WHAT YOU HAVE TO DO: Repeat, exactly and completely, the entries shown underneath.

[Start of Attachment]

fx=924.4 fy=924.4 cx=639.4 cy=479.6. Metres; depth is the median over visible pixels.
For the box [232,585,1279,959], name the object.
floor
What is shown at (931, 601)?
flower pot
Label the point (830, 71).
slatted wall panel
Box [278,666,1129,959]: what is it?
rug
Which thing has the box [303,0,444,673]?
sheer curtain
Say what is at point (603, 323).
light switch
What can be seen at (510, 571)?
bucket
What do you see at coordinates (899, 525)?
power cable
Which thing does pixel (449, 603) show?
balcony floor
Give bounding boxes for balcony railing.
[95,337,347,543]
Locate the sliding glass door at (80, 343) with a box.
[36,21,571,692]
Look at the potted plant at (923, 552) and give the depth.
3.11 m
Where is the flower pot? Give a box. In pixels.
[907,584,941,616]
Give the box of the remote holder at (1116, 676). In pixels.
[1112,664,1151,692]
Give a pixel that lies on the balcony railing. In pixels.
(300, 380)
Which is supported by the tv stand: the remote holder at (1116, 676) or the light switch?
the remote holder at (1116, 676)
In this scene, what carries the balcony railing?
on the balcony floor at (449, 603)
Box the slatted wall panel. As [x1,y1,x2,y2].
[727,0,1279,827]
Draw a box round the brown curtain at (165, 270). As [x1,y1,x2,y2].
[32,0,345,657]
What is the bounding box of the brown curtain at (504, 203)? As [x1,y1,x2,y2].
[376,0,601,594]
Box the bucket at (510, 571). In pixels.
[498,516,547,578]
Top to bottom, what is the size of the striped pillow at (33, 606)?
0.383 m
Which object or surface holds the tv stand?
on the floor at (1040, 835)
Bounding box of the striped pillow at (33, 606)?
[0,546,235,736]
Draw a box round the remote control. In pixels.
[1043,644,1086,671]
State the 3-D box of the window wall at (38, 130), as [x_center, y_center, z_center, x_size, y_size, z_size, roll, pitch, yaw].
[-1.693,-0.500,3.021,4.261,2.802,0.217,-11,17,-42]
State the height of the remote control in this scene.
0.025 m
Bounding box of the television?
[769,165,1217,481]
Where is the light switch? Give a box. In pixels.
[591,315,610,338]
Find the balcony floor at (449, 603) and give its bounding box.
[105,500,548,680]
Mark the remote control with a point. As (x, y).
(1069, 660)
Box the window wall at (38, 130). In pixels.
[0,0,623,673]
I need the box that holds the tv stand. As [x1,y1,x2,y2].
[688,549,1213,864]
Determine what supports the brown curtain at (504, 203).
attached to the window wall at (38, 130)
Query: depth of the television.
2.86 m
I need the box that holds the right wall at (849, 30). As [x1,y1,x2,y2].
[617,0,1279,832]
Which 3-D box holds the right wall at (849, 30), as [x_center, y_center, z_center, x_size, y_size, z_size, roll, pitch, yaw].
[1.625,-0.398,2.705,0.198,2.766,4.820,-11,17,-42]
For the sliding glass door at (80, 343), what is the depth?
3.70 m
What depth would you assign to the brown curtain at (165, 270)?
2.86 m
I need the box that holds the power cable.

[End of Attachment]

RESULT BELOW:
fx=924.4 fy=924.4 cx=639.4 cy=479.6. Metres; depth is the median over visible pixels.
For the box [232,585,1279,959], name the object.
floor
What is shown at (931, 601)?
flower pot
Label the point (830, 71).
slatted wall panel
Box [278,666,1129,959]: what is it?
rug
Which thing has the box [303,0,444,673]?
sheer curtain
Say what is at point (603, 323).
light switch
What can be seen at (510, 571)?
bucket
What do you see at coordinates (899, 525)?
power cable
Which thing does pixel (449, 603) show?
balcony floor
Give bounding boxes for balcony railing.
[95,337,347,543]
Locate the sliding glass door at (80, 343) with a box.
[36,21,571,692]
Look at the potted plant at (923, 552) and give the depth.
3.11 m
Where is the flower pot? Give a box. In pixels.
[907,584,941,616]
Give the box of the remote holder at (1116, 676). In pixels.
[1112,664,1151,692]
Give a pixel that lies on the balcony railing. In pixels.
(300, 380)
Which is supported by the tv stand: the remote holder at (1116, 676) or the light switch?
the remote holder at (1116, 676)
In this scene, what carries the balcony railing?
on the balcony floor at (449, 603)
Box the slatted wall panel. As [x1,y1,x2,y2].
[727,0,1279,827]
Draw a box round the brown curtain at (165, 270). As [x1,y1,x2,y2].
[32,0,345,657]
What is the bounding box of the brown curtain at (504, 203)? As [x1,y1,x2,y2].
[376,0,601,594]
Box the bucket at (510, 571). In pixels.
[498,516,547,578]
Top to bottom, what is the size of the striped pillow at (33, 606)?
0.383 m
Which object or surface holds the tv stand?
on the floor at (1040, 835)
Bounding box of the striped pillow at (33, 606)?
[0,546,235,736]
Draw a box round the remote control. In pixels.
[1043,644,1086,671]
State the 3-D box of the window wall at (38, 130), as [x_center, y_center, z_center, x_size, y_size, z_size, roll, pitch, yaw].
[-1.693,-0.500,3.021,4.261,2.802,0.217,-11,17,-42]
State the height of the remote control in this scene.
0.025 m
Bounding box of the television?
[769,165,1217,481]
Where is the light switch? Give a box. In pixels.
[591,315,610,338]
Find the balcony floor at (449, 603) and give its bounding box.
[105,500,548,680]
Mark the remote control with a point. As (x, y).
(1069, 660)
Box the window wall at (38, 130). In pixels.
[0,0,623,673]
I need the box that holds the tv stand. As [x1,y1,x2,y2].
[688,549,1213,864]
Determine what supports the brown curtain at (504, 203).
attached to the window wall at (38, 130)
Query: depth of the television.
2.86 m
I need the box that holds the right wall at (849, 30). As [x1,y1,x2,y2].
[617,0,1279,832]
Which 3-D box holds the right wall at (849, 30), as [x_center, y_center, z_center, x_size, y_size, z_size, roll, pitch, yaw].
[1.625,-0.398,2.705,0.198,2.766,4.820,-11,17,-42]
For the sliding glass door at (80, 343), what is the depth?
3.70 m
What depth would you assign to the brown curtain at (165, 270)?
2.86 m
I need the box that holds the power cable.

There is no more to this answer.